Slovak Republic
Europa Central
Castles · Mountain · Quiet
Slovakia has the highest concentration of castles per square kilometre of any country in the world — over 180 castles and castle ruins dot the Carpathian landscape, more per area than even Scotland or Germany.
Más allá de la capital, las principales ciudades son Košice, Banská Bystrica, Prešov — cada una un centro de cultura regional, economía e historia. Bratislava sits at the junction of three countries — Austria, Hungary, and Slovakia — on the Danube River, making it one of Europe's smallest capitals in geographic proximity to other capitals (Vienna is 65 kilometres away) while the old town's Baroque palaces and the medieval Bratislava Castle above the river reflect the centuries when this city served as the capital of the Kingdom of Hungary (as Pozsony) while Buda was under Ottoman control.
El idioma oficial es eslovaco, que refleja el patrimonio cultural del país y lo conecta con una amplia comunidad internacional. Internacionalmente, Eslovaquia se contacta mediante el código +421. Slovaks built their own state only in 1993 when Czechoslovakia dissolved in the 'Velvet Divorce' — a separation so civilised it became the model for peaceful national partition — while maintaining a Central European intellectual and cultural tradition represented by composers (Béla Bartók collected Slovak folk music), writers, and architects whose work was historically claimed by Hungarian or Czech culture.

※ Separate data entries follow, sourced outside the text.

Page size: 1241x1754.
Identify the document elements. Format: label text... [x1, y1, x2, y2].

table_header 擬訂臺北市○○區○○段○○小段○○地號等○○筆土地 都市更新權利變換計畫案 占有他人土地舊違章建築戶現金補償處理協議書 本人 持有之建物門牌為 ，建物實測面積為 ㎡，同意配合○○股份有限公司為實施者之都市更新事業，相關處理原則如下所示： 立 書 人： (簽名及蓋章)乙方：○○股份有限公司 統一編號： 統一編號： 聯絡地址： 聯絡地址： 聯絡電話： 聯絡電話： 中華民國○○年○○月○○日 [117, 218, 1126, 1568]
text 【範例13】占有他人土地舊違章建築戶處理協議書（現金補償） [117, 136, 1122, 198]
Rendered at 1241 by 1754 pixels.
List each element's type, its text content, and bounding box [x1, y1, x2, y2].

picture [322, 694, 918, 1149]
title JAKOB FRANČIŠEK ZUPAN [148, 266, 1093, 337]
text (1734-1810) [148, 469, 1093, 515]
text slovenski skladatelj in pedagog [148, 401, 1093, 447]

Eslovaquia comparte sus fronteras con Ucrania, República Checa, Polonia, Austria, Hungría. El tráfico rodado circula por la derecha, en consonancia con la convención de
La vida económica y cotidiana se rige por la zona horaria de UTC+01:00, alineando el país con sus vecinos regionales.
Bryndzové halušky — small potato dumplings tossed with bryndza (a soft, sharp sheep cheese unique to Slovakia) and topped with sizzling smoked bacon fat — is Slovakia's national dish, a preparation whose bryndza cheese is a PDO (Protected Designation of Origin) product made only from the milk of mountain-grazed sheep in a tradition that the Slovak shepherding culture has maintained for 500 years.
Ice hockey is Slovakia's dominant competitive sport, with the national team winning the 2002 World Championship and producing NHL stars like Marian Hossa, Zdeno Chára, and Marián Gáborík whose careers in North America maintained Slovakia's reputation as a European hockey power despite the country's modest size.
Tatra National Park on the Polish-Slovak border protects the highest section of the Carpathian Mountains, with Gerlachovský štít at 2,655 metres as Slovakia's highest peak — a landscape of glacial cirques, high-altitude lakes (plesa), and endemic plants that the harsh Tatra environment maintains in a condition unchanged since the last ice age, sheltering chamois, lynx, and brown bears in the Central European mountain wilderness.